O segredo do prontuário

É sabido que em qualquer serviço, seja na saúde ou na assistência, que o usuário tem direito ao acesso a seu prontuário.
Tem direito de saber tudo que escrevem ou pensam sobre ele. É comum contudo ver pessoas que suprimem anotações ou sonegam do usuário o acesso à elas justificando que talvez ele não esteja preparado para a suprema verdade que o "técnico" tem sobre ele.
Reconheço que em muitos casos o usuário não tem tantos recursos para digerir tão brutamente "uma verdade" seja por sua fragilidade ou pela complexidade da mesma. E se faz necessario uma habilidade por parte do técnico para poder se colocar, ou construir a partir de onde está o usuário essa "verdade".
Mas existem questões que não podem ser ignoradas.A primeira delas é a relatividade da verdade, do que é verdadeiro para o técnico e o que é a verdade absoluta se é que ela existe.
Lembro-me de um livro da coleção Primeiros Passos, O que é Realidade escrito por João Francisco Duarte Junior, que li no começo da faculdade, e ainda do livro de Rubens Alves, Filosofia da Ciência. Todos eles, assim como as Obras de Kant (Critica a Razão Pura), Santo Agostinho (Confissões) Thomas S. Kuhn ( Estrutura das Revoluções Cientificas) afirmam que não existe uma verdade que seja absoluta, que não seja relativizada pelo ponto de vista de quem a descreve. Assim não se deve dar ao peso de uma anotação uma força maior do que ela realmente tem, ou seja, um ponto de vista, mesmo que baseada por conceitos técnicos, observações sistemáticas etc. Isso não quer dizer que são invalidas, inúteis e não merecem atenção ou crédito, mas seu poder não deve ultrapassar ao poder que realmente tem. Quando sistemáticas, pensadas e muito bem refletidas são aliás muito úteis para aumentar o campo perceptivo da realidade dentro de um padrão cultural e paradigma aceito.

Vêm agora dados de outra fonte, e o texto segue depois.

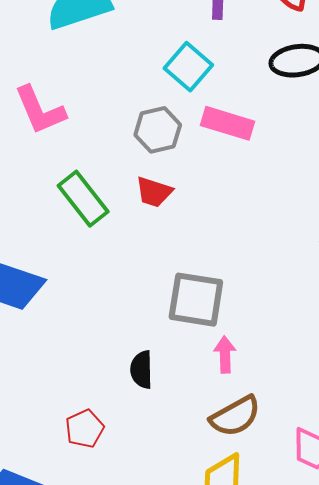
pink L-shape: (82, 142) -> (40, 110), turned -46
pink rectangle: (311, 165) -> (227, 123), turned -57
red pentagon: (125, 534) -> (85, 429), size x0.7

Outra questão importante é o porquê sonegar ao usuário essa informação, se ele quando procura um técnico o que quer na verdade, e precisa é justamente complementar seu entendimento, e forma de intervenção com a realidade. A resposta a essa pergunta leva a uma outra questão: A quem interessa preservar essa informação, ou mante-la em um código técnico inacessível ao usuário a não ser a aquele que quer manter sua relação de poder sobre ele?
Não vou prolongar aqui o que Michel Foucault em Microfísica do Poder descreveu belamente. Mas gostaria de apontar, que se o usuário não pode ver o que você escreve ou pensa sobre ele, com toda certeza existe um sério problema na sua relação com ele!
Dentre esses, a tentativa de manter o poder na relação, o medo de não ser validado pelo usuário, a incapacidade de transformar o seu saber em um saber acessível a aquele que realmente precisa dele, um medo ou insegurança quanto ao feedback do usuário etc.
A experiência de escrever junto com o usuário o prontuário sem duvida é muito rica, legitima e transformadora, tanto para o usuário quanto para o profissional, que a cada atendimento apreende ainda mais como pensar a partir de seu instrumental técnico de acordo com o que o pode realmente ser útil ao usuário. Trata-se de se aproximar do mundo dele não para deixar mais claro os limites, mas ao contrario unir e trocar o que os dois mundos tem de útil um para o outro. Tira o técnico de seu altar e o coloca onde realmente deve estar no "Campo" onde as coisas acontecem no nível psicológico.
Já tive a experiência de, a partir desta pratica de escrever junto as anotações do prontuário, perceber o quão tortas e preconceituosa eram minhas observações, ou então falhas em detalhes que eram para o usuário muito mais importantes que eu supunha, de realmente acrescentar com minha “ciência” a vida de alguém e ter a minha ciência retificada pela vida de alguém.
Quanto ao usuário estar ou não preparado para entrar em contato com essa informação, isso tem muito mais a ver com a capacidade de o técnico estar próximo do usuário e saber falar sua língua a partir de seu referencial do que qualquer outra coisa.